CHADWICK MICHAEL NALLS v. STATE OF MARYLAND;
JUSTIN ALLEN MELVIN v. STATE OF MARYLAND
Court of Appeals, Greene (Plurality)
Jury Trial Waiver- Contemporaneous objection is now required to preserve for appeal a trial judge’s failure to announce “knowing and voluntary” waiver
This opinion, like Morgan, represents yet another step back from the strict policy of reversal required by Valonis.
Valonis was a 5-2 decision authored by J. Greene that post-dated the trials of Nalls, Melvin, and Szwed.
The Valonis court issued a new rule mandating reversal if the trial judge failed to announce on the record their finding that the waiver was both “knowing” and “voluntary.” The Court suggested in that opinion that contemporaneous objection was not required and therefore all such convictions were subject to reversal.
The importance of Szwed and the instance cases is that the entire Court of Appeals (except CJ Battaglia) now agrees that a contemporaneous objection is henceforth required in order to preserve the issue for appeal.
Despite closing the door on all other cases where there was no objection at trial, the plurality for some reason still chose not to find waiver in these three. J. Watts does an excellent job in her dissent in Nalls highlighting the needless nature of the Court’s exercise of discretion in these cases.
The Court’s concern was that “[d]espite this Court’s clear stance regarding compliance, challenges under the Rule persist.” To rectify this, apparently, they chose three cases that PRE-DATED Valonis and reversed them. Nalls was convicted of raping his sister’s sleeping roommate, Sczwed was convicted of 1st degree burglary, and Melvin was convicted of theft.

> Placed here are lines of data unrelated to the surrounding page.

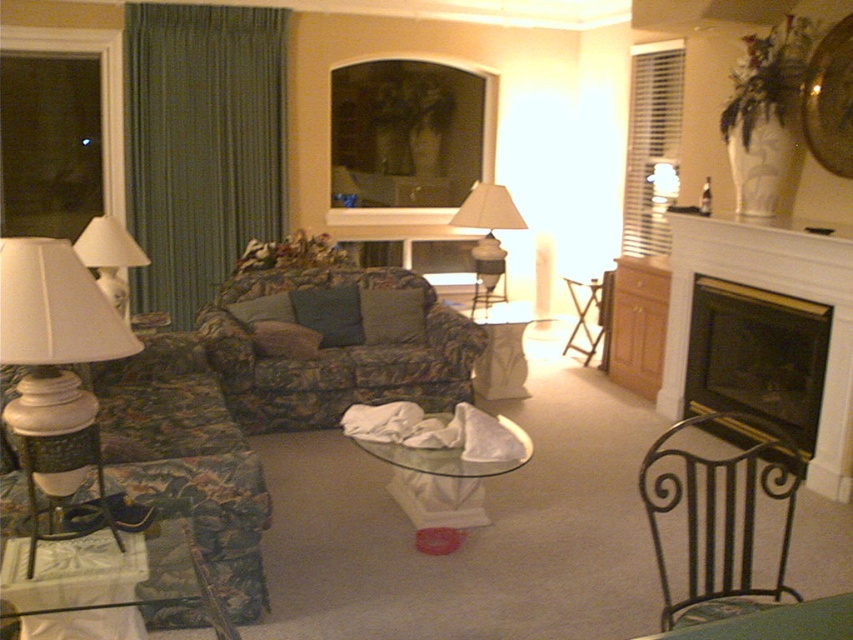
Which is above, floral fabric couch at left or iron/metallic armchair at lower right?

floral fabric couch at left is above.

Is floral fabric couch at left wider than iron/metallic armchair at lower right?

No, floral fabric couch at left is not wider than iron/metallic armchair at lower right.

Is point (154, 410) more distant than point (732, 484)?

Yes, it is.

Identify the location of floral fabric couch at left. (187, 460).

Does point (743, 621) come in front of point (80, 252)?

Yes, point (743, 621) is closer to viewer.

Which of these two, clear glass table at lower center or white glossy lampshade at left, stands taller?

With more height is white glossy lampshade at left.

Is point (839, 624) positioned behind point (102, 253)?

No, (839, 624) is closer to viewer.

The height and width of the screenshot is (640, 853). Find the location of `clear glass table at lower center`. clear glass table at lower center is located at coordinates (778, 621).

Consider the image. Does floral fabric couch at center have a greater height compared to floral fabric couch at left?

Yes.

How distant is floral fabric couch at center from floral fabric couch at left?

floral fabric couch at center and floral fabric couch at left are 32.36 inches apart.

Where is `floral fabric couch at center`? floral fabric couch at center is located at coordinates (337, 346).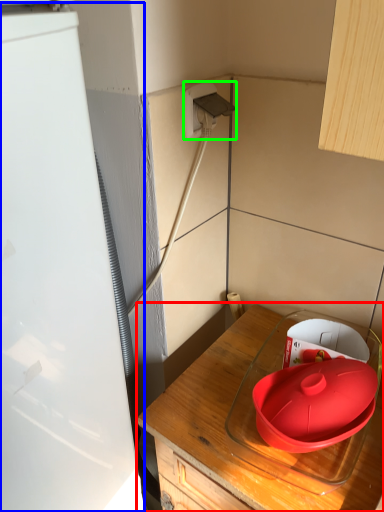
Question: Based on their relative distances, which object is nearer to countertop (highlighted by a red box)? Choose from appliance (highlighted by a blue box) and electric outlet (highlighted by a green box).

Choices:
 (A) appliance
 (B) electric outlet

Answer: (A)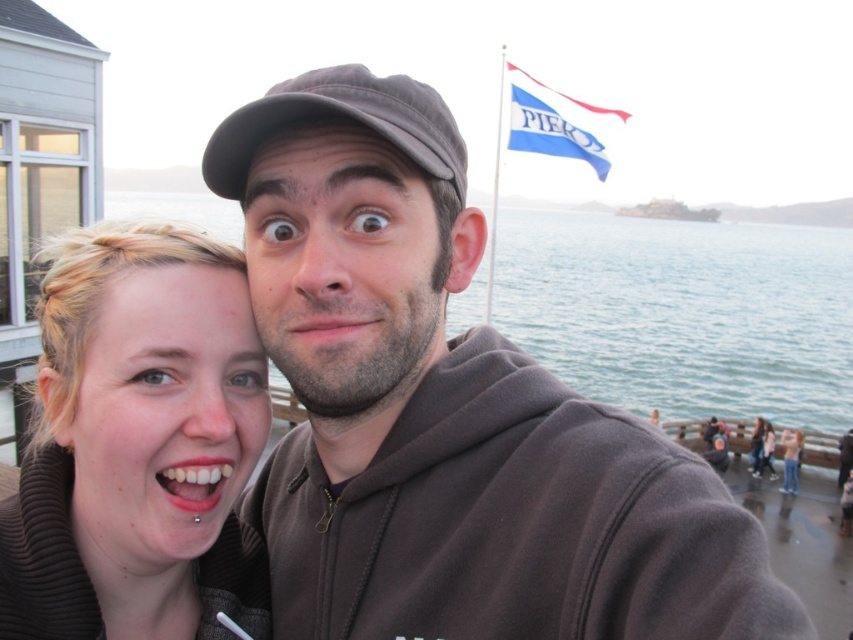
You are a photographer trying to capture a group photo of the two people in the image. You need to arrange them so that their clothing items, the brown fleece at center and the brown matte hoodie at center, are visible in the frame. Based on their current positions, which clothing item is on the right side when looking at the photo?

The brown fleece at center is positioned on the right side of the brown matte hoodie at center, so when looking at the photo, the brown fleece at center will be on the right side.

You are a photographer trying to capture a group photo of the two people in the scene. Since the brown fleece at center and the matte skin face at lower left are both in the frame, which object should you focus on to ensure both are in focus?

The brown fleece at center is bigger than the matte skin face at lower left, so focusing on the brown fleece at center would ensure both objects are in focus as it occupies more space in the frame.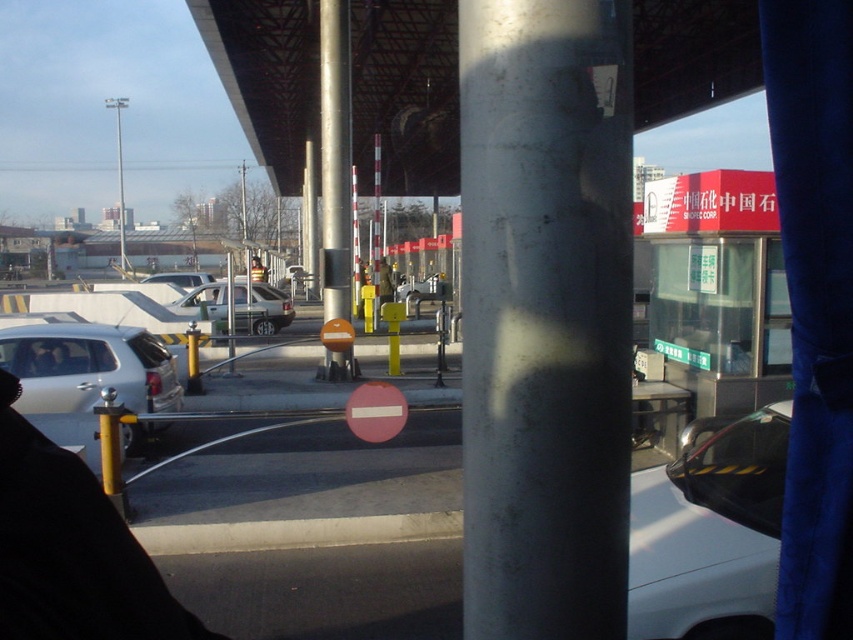
Between point (494, 22) and point (265, 269), which one is positioned in front?

Point (494, 22)

Is metallic pole at center to the left of yellow reflective vest at center from the viewer's perspective?

In fact, metallic pole at center is to the right of yellow reflective vest at center.

Where is `metallic pole at center`? Image resolution: width=853 pixels, height=640 pixels. metallic pole at center is located at coordinates point(544,316).

Is metallic pole at center thinner than silver metallic sedan at center?

Yes.

Is metallic pole at center shorter than silver metallic sedan at center?

Correct, metallic pole at center is not as tall as silver metallic sedan at center.

Is point (630, 132) closer to viewer compared to point (223, 314)?

Yes.

I want to click on metallic pole at center, so click(544, 316).

Which is above, silver metallic sedan at center or red matte stop sign at center?

silver metallic sedan at center

Can you confirm if silver metallic sedan at center is shorter than red matte stop sign at center?

No, silver metallic sedan at center is not shorter than red matte stop sign at center.

The height and width of the screenshot is (640, 853). What do you see at coordinates (260, 308) in the screenshot?
I see `silver metallic sedan at center` at bounding box center [260, 308].

I want to click on silver metallic sedan at center, so click(260, 308).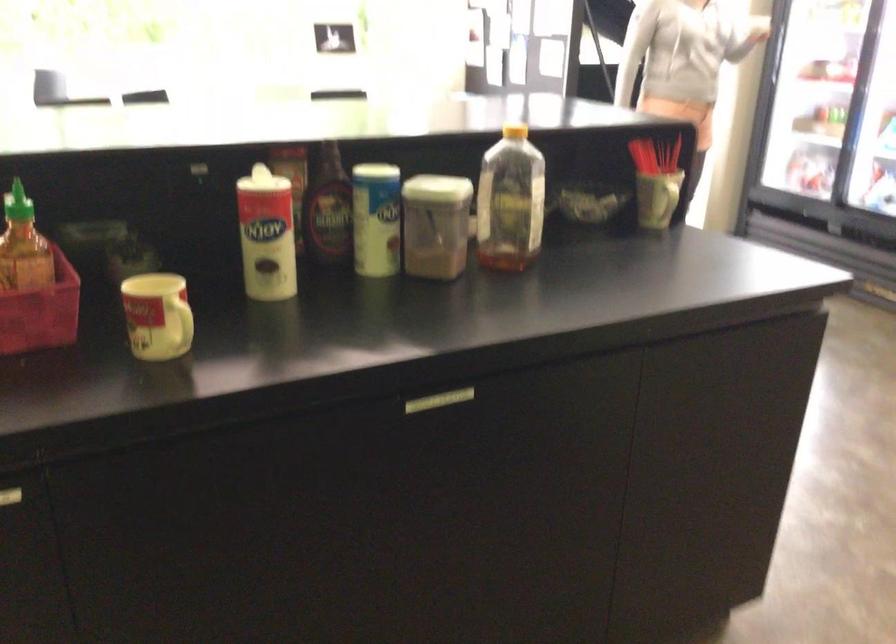
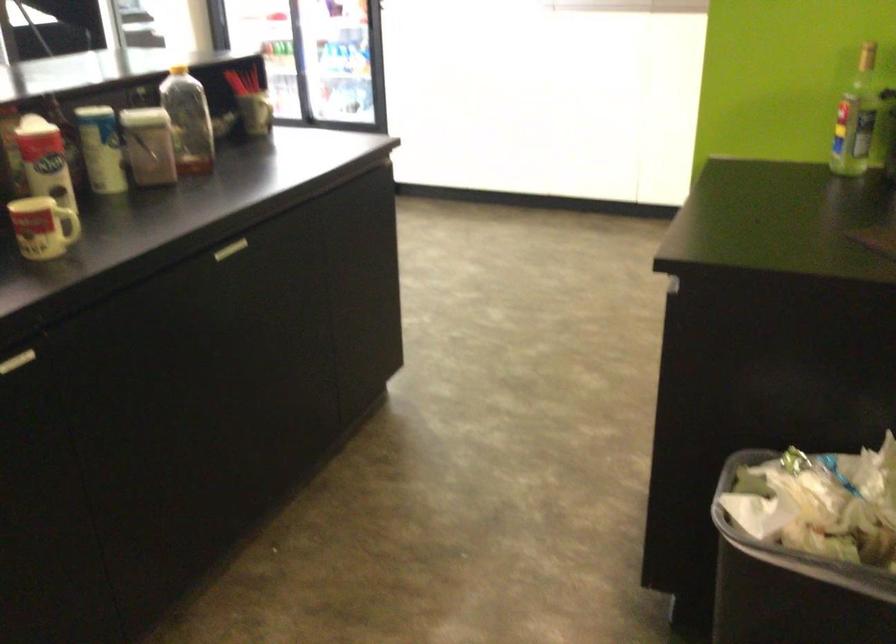
Find the pixel in the second image that matches pixel 411 218 in the first image.

(149, 146)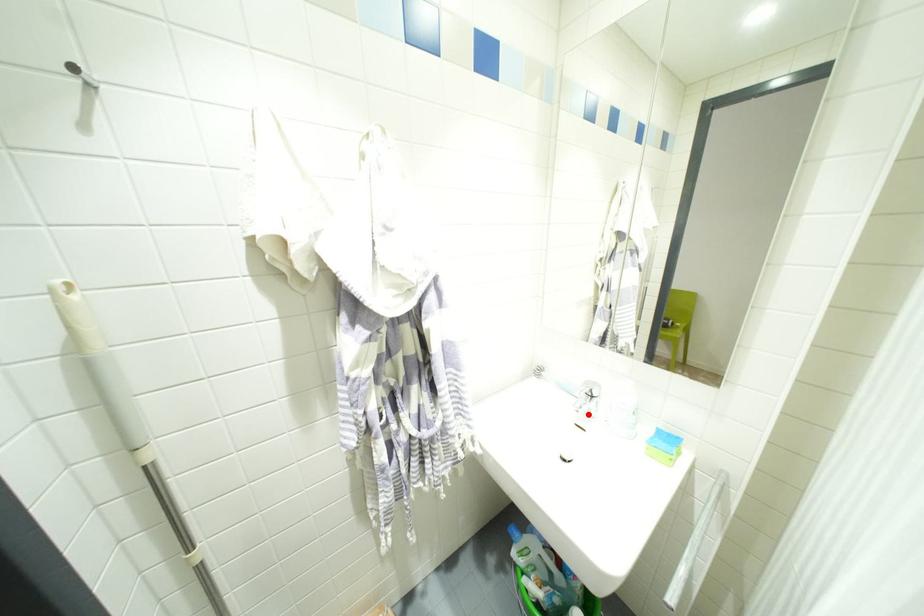
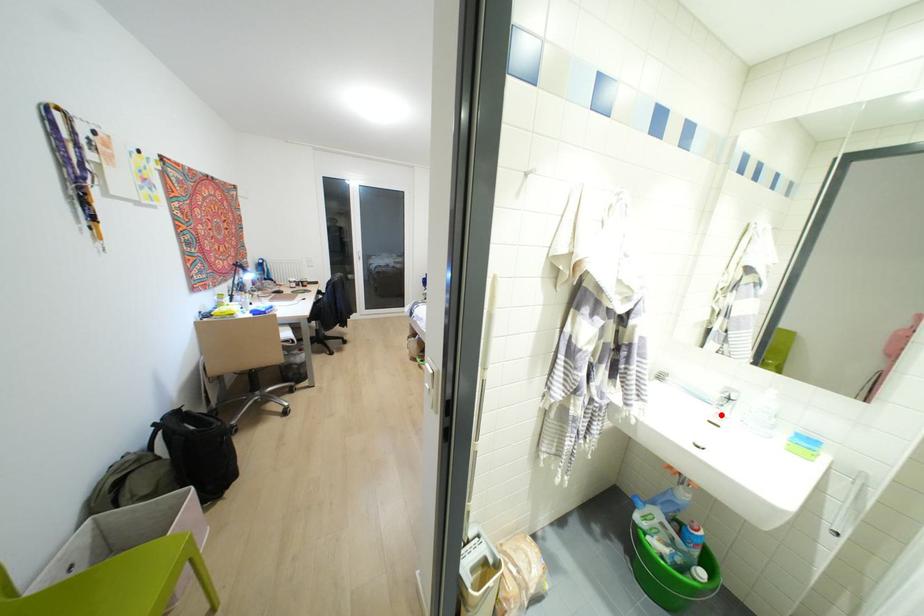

Szwed was a 3-1-3 decision authored by J. Greene (plurality Greene, Barbera, Harrell — concurring Battaglia– dissenting Adkins, McDonald and Raker) that reversed based on the court’s statement at the end of the waiver colloquy that
“I’m going to find that he made a free and voluntary election of a court trial versus a jury trial.”
Because the “knowing” prong wasn’t addressed, reversal was required. The transcript clearly demonstrated that the waiver was both knowing and voluntary.
The joined cases of Nalls and Melvin resulted in a 3-1-2-1 decision authored by J. Greene (plurality Greene, Barbera, Harrell — concurring Battaglia– dissenting McDonald and Adkins — dissenting Watts) reversing Nalls based on the court’s statement
“Then I am satisfied, sir, that you have waived your right to have a jury trial and you’re going to have a court trial”
thus failing to address the “knowing” and “voluntary” issues. The transcript clearly demonstrated that the waiver was both knowing and voluntary.
Reversing in Melvin based on the court’s statement
“I’m satisfied that you knowingly, intelligently waived your right for a jury trial.”
failing to address the “voluntary” prong. The transcript demonstrated that the waiver was both knowing and voluntary.
Important to J. Greene is noting that there are no “magic words” — judges are free to use synonyms or “words other than ‘knowingly’ and ‘voluntarily’ that capture the concepts of the words used in the Rule can achieve compliance, so long as both concepts are represented.”
J. Greene does not explain how precise these “words that aren’t synonyms but nonetheless ‘represent’ the concepts” must be, but caution should doubtless be exercised in the use of metaphor that goes too far afield.